Chandel wins Lurie Prize

Navdeep Chandel was one of two recipients of the 2023 Lurie Prize in Biomedical Sciences, the Foundation for the National Institutes of Health announced. This award is given to researchers under the age of 52 who have made important and distinct discoveries in the field of mitochondrial science by exploring the characteristics and functions of mitochondria in human physiology and disease.

Portrait of Navdeep Chandel
Navdeep Chandel

Chandel is a professor of medicine, biochemistry and molecular genetics at Northwestern University Feinberg School of Medicine. His lab studies mitochondria as signaling organelles in the context of cellular differentiation, cancer and immunity. In 2015, he published an introductory book titled “Navigating Metabolism.”

In addition, Chandel has published hundreds of research articles and is highly cited, according to Clarivate. He received the National Cancer Institute Outstanding Investigator Award in 2016. He has also won the Clarence Ver Steeg Faculty Mentor Award, which recognizes faculty at Northwestern for supporting and encouraging the academic and professional development of graduate students.

Chandel and the other Lurie Prize recipient, Vamsi K. Mootha, each received a $50,000 honorarium, and both were recognized at the FNIH 11th Annual Awards Ceremony in October in Washington, D.C.

Svaren appointed to research leadership

John Svaren became the interim associate vice chancellor for research in the biological sciences at the University of Wisconsin in September.
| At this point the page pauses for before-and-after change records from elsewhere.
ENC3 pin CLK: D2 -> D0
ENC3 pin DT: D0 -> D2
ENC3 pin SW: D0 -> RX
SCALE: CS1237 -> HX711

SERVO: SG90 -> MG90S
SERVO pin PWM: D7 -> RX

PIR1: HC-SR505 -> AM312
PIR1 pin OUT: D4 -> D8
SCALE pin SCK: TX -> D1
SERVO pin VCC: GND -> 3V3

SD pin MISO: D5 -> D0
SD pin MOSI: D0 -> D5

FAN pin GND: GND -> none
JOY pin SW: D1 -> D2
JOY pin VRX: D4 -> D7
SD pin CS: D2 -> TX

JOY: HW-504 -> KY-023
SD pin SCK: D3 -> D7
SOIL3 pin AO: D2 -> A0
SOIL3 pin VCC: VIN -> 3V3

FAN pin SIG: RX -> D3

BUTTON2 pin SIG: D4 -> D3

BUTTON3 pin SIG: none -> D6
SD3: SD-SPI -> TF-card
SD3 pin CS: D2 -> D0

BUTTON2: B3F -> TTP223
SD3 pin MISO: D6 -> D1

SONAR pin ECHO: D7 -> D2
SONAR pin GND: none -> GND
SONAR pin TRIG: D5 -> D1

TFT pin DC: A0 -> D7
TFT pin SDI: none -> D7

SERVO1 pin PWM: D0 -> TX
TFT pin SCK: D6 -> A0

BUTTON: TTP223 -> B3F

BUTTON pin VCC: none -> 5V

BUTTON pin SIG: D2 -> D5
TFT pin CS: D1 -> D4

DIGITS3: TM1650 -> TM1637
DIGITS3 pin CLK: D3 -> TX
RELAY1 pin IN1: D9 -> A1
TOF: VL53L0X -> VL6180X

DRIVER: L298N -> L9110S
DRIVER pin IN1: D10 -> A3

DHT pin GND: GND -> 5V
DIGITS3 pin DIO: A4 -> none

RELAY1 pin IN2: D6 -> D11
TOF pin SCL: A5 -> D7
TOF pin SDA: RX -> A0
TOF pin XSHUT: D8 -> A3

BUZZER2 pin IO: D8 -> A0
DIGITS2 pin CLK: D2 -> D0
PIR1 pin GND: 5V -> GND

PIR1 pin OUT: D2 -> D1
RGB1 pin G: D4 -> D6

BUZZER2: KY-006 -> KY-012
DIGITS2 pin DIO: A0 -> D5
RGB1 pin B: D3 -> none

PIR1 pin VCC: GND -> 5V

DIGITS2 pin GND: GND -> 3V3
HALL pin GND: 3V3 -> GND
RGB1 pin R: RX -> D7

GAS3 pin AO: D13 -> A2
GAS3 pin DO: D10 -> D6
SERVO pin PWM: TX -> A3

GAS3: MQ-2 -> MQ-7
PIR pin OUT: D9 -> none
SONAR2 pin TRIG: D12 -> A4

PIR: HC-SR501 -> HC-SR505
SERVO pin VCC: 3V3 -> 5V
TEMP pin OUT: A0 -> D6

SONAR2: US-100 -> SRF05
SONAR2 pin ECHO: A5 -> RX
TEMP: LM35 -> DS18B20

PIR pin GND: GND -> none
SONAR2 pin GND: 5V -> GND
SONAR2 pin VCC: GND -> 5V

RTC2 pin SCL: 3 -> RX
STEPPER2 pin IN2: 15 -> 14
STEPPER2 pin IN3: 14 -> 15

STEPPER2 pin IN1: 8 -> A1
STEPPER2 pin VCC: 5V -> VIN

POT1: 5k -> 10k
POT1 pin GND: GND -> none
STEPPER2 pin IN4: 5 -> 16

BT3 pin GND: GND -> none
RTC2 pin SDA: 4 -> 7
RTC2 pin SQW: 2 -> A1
In this new role, he oversees the biological sciences and interdisciplinary research across campus. In addition, Svaren is responsible for divisional area recruitment and retention, grant matches, faculty awards and special initiative awards such as Research Forward.

portrait of John Svaren
John Svaren

Svaren is a professor of comparative biosciences at the UW School of Veterinary Medicine and director of the Waisman Center intellectual and developmental disabilities core. His research explores the genomic and epigenetic determinants of the myelination process. In addition, Svaren is developing new therapeutics to treat myelination disorders such as the inherited peripheral neuropathy known as Charcot-Marie-Tooth disease. His lab was the first to develop chromatin immunoprecipitation analysis to identify regulatory elements in peripheral myelin genes.

Svaren has received a UW Vilas Associate Research Award and been honored as an outstanding mentor in the Ronald E. McNair Post-Baccalaureate Achievement Program. He also received a Pfizer Research Award from the UW School of Veterinary Medicine.

“I am looking forward to this new leadership opportunity to interact with and support researchers in the biological sciences across campus,” Svaren said in a UW press release. “The interdisciplinary research enterprise at UW–Madison has been a tremendous asset and I hope to help foster continued growth so that our research mission remains on the cutting edge.”

Khal wins Duke chancellor’s award

The Duke University School of Medicine Office of Biomedical Graduate Education announced that nine second-year Ph.D. students received the 2023 Chancellor’s International Award. Among the awardees is American Society for Biochemistry and Molecular Biology member Sai Kwan Khal. The chancellor’s awards supports international students with a full year of tuition and fees as well as a stipend to help cover living expenses. The award also provides recipients with opportunities for professional development, such as workshops, conferences and mentorship programs.

Sai Kwan Khal

Khal is a graduate student in biochemistry and works in the lab of Michael Boyce, an associate professor of biochemistry at Duke. Khal’s research focuses on protein glycosylation during health and disease. He completed his undergraduate degree at the College of Wooster in Ohio. During his time at Wooster, Khal served as a peer educator, teaching his fellow students about health issues such as alcohol use and stress management.

“International students bring a wealth of knowledge and experience to research universities,” Beth Sullivan, the associate dean for research training and professor of molecular genetics and microbiology, said in a Duke press release. “Their diverse perspectives foster critical and creative thinking. This diversity of perspectives is essential for conducting cutting-edge research.”